After such an eventful program, it is the right time to catch a break and to touch the eternity. The archipelago of Valaam, the Solovetsky Islands and the Kizhi Island are included the UNESCO World Heritage List. These islands are world-famous for their pristine wilderness and the unique extant architectural sites. The best starting point is Kizhi, an open-air museum of Russian wooden architecture of the 16th century and later periods. The most impressive masterpiece is, of course, the Church of the Transfiguration built in 1714. With its numerous domes it looks more like a lacy piece of embroidery than like a rather tall 37-meter (121 ft) high building. Near it there is a smaller winter (i.e. heated) wooden Church of the Intercession (Porkova Bogoroditsy), which is 50 years younger but none the less beautiful. Between these two churches there is bell-tower to accomplish this magnificent ensemble.

The archipelago of Valaam, the Solovetsky Islands and the Kizhi Island are included the UNESCO World Heritage List. These islands are world-famous for their pristine wilderness and the unique extant architectural sites

Paying a Visit to the Writers

The two names that are strongly associated with the words “Russian Literature” are Fyodor Dostoyevsky and Leo Tolstoy. Places connected with Fyodor Dostoyevsky are located in St. Petersburg (remember to visit the Raskolnikov House), whereas to pay a visit to Leo Tolstoy you will have to go to Yasnaya Polyana. Yasnaya Polyana is an estate near Tula city, where Leo Tolstoy was born, where he lived and created his masterpieces, including War and Peace and Anna Karenina. The estate was developed by Nikolai Volkonsky, Leo Tolstoy’s grandfather, who became the prototype of the old Prince Bolkonsky in War and Peace. In other words, this place is awash with literature. Apart from the meticulously reconstructed genuine interior environment of the writer’s house, his library and personal belongings, Yasnaya Polyana can boast of rich cultural life. It often hosts workshops and conferences, lectures and concerts. Yasnaya Polyana even has a literary award of its own.

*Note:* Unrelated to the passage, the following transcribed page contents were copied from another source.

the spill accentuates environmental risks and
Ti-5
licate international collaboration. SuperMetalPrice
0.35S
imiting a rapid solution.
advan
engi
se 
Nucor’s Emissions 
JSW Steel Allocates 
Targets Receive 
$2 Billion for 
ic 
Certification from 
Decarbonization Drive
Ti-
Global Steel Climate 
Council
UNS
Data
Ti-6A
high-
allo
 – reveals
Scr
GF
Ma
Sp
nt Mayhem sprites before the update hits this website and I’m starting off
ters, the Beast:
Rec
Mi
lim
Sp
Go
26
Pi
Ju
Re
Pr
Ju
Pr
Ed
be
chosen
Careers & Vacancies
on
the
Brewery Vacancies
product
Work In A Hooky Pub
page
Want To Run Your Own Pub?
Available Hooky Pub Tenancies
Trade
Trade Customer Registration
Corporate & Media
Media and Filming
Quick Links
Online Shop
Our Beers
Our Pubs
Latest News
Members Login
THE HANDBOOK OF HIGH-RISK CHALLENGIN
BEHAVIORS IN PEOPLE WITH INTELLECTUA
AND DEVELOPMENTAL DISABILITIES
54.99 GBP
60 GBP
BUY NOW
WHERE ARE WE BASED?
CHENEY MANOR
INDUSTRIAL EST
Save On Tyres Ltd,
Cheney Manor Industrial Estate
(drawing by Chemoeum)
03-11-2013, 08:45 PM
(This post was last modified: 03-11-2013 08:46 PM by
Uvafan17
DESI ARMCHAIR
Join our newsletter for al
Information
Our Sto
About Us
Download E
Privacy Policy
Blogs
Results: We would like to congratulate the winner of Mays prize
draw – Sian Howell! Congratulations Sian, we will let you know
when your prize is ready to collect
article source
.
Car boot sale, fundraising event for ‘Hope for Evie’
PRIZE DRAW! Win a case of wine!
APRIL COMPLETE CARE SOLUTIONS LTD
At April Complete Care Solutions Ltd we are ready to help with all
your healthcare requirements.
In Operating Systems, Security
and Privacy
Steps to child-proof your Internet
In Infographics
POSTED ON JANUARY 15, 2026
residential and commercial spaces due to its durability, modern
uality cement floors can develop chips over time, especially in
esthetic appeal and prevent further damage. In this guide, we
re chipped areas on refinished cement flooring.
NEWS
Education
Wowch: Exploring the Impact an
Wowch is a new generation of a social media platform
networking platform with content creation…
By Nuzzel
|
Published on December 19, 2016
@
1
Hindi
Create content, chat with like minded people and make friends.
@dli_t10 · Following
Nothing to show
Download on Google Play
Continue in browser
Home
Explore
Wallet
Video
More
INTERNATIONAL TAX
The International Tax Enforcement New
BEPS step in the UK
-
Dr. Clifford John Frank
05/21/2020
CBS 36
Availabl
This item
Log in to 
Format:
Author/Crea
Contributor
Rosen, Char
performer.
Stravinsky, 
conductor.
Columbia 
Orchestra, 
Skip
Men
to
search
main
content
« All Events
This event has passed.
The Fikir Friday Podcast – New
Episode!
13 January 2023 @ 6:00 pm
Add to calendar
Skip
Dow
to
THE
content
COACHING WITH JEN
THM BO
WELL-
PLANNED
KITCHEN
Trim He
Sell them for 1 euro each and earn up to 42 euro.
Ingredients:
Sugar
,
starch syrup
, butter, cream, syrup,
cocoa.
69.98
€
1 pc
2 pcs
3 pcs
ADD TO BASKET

If outside Russia they mostly know Fyodor Dostoyevsky and Leo Tolstoy, Russians themselves believe poet Alexander Pushkin to be their greatest literary figure. Once you are in Russia, take a chance to learn more about him. His family estate of Mikhaylovskoye is located near Pskov city and is known almost to every schoolchild in Russia. Actually, Mikhaylovskoye Museum Reserve unites three estates. First one, named Trigorskoye, belonged to the Osipov-Wolfs family, friends of Alexander Pushkin, whose daughters believed themselves to be the prototypes of characters of Eugene Onegin novel in verse. In the second estate, named Petrovskoye, you will dive in the lifestyle of a Russian country estate of the 19th century. The third estate is Mikhaylovskoye itself. This is here that the poet who fell into disfavor spent two years of his exile and, in search of a new style, introduced realism into the Russian literature.